The rectangle with max- D obviously became a small refinement of the rectangle D * for the same set of points. The rectangle D “must” contain 204.3 points, but in fact contains 229, which gives us the difference D = 24.7. Of course, the knowledge that the exact discrepancy is 24.7, not 21.1, does not tell us anything about the nature of the raindrop pattern itself. In fact, it seems to me that by doing more and more calculations, I find out less and less about it.
When I started working on this project, I had my own theory about what could happen in the table top to smooth out the distribution of drops and what makes the pattern more quasi- than pseudo-random. For a start, I thought about the drops lying on the smooth surface of the glass, and not the metal grid. If two small drops are close enough to touch, they will merge into one large drop, because this configuration has less energy associated with surface tension. If two adjacent cells of the grid are filled with water, and if the metal between them is wet, then water can flow freely from one drop to another. A larger drop will almost certainly grow at the expense of a smaller one, and the latter will eventually disappear. Therefore, compared to a purely random distribution, we can expect a lack of droplets in neighboring cells.
And this thought still seems to me very good. The only problem is that it explains the phenomenon, which may not exist. I don’t know if my calculations revealed something important about these three patterns, but at least it was not possible to prove by measurements that the distribution of drops differs from the pseudo-random. In fact, the patterns look different, but how much can we trust our organs of perception in such cases? If you ask people to draw dots at random, the majority will handle this badly, usually the distribution will be too smooth and even. Perhaps the brain is experiencing similar difficulties in recognizing chance.

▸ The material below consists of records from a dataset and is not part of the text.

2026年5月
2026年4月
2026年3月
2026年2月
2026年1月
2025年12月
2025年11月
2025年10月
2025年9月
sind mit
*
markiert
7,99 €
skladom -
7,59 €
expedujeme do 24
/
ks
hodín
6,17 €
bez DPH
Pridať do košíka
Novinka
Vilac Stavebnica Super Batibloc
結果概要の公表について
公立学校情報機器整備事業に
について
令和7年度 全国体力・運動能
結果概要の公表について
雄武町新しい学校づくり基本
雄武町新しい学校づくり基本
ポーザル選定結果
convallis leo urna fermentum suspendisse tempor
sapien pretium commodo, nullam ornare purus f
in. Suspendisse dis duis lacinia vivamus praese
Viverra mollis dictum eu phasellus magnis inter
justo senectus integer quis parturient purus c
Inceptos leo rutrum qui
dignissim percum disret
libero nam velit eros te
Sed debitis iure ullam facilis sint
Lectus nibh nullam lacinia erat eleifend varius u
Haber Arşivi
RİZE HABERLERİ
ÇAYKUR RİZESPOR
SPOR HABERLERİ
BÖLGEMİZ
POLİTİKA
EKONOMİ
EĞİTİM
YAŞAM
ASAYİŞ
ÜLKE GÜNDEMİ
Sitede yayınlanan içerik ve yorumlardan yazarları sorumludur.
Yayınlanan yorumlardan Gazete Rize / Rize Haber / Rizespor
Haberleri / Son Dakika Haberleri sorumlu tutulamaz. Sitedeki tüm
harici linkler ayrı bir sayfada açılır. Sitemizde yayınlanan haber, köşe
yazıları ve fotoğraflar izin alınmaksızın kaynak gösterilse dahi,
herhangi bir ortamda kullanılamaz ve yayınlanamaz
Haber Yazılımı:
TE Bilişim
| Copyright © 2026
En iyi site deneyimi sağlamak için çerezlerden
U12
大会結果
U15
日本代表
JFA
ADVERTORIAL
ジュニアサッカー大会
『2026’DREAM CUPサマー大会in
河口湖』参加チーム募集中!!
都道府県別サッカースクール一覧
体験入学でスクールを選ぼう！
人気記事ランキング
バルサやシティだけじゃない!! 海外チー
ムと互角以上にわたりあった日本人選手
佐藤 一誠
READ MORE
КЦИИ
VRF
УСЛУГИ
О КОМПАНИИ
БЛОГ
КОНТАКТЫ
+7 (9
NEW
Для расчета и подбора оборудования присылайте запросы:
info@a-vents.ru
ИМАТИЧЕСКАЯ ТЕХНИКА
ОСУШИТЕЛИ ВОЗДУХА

However, I believe that there is some mathematical property that allows you to more effectively separate these patterns. If someone else decides to spend their time searching, the xy coordinates for the three sets of points are in the text file .

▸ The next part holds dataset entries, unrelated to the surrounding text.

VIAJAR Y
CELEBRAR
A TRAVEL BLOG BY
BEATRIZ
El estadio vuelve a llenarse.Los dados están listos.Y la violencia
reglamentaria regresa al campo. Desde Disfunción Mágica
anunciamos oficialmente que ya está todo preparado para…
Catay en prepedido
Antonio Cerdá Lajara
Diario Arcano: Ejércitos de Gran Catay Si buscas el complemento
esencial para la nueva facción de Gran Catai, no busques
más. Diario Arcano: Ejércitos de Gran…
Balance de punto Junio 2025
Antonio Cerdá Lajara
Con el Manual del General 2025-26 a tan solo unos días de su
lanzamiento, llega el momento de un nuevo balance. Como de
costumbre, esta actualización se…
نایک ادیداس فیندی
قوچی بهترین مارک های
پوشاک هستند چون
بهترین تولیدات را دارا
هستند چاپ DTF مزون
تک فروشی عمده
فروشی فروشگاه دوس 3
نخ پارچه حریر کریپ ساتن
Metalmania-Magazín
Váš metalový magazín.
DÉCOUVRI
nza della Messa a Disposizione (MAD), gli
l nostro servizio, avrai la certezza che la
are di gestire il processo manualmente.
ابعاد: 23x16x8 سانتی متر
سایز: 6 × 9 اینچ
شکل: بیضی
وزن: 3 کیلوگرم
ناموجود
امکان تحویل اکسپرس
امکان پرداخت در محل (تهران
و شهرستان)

Update : this is just a brief recommendation - if you have read this far, then continue reading the comments . They have a lot of value. I want to thank all those who have spent their time to offer alternative explanations or algorithms and to point out weak points in my analysis. Special thanks to themathsgeek, who 40 minutes after publishing the post wrote a much better program for calculating discrepancies. I also thank Iain, who checked my improvised reasoning about the perception of random patterns with real experiments.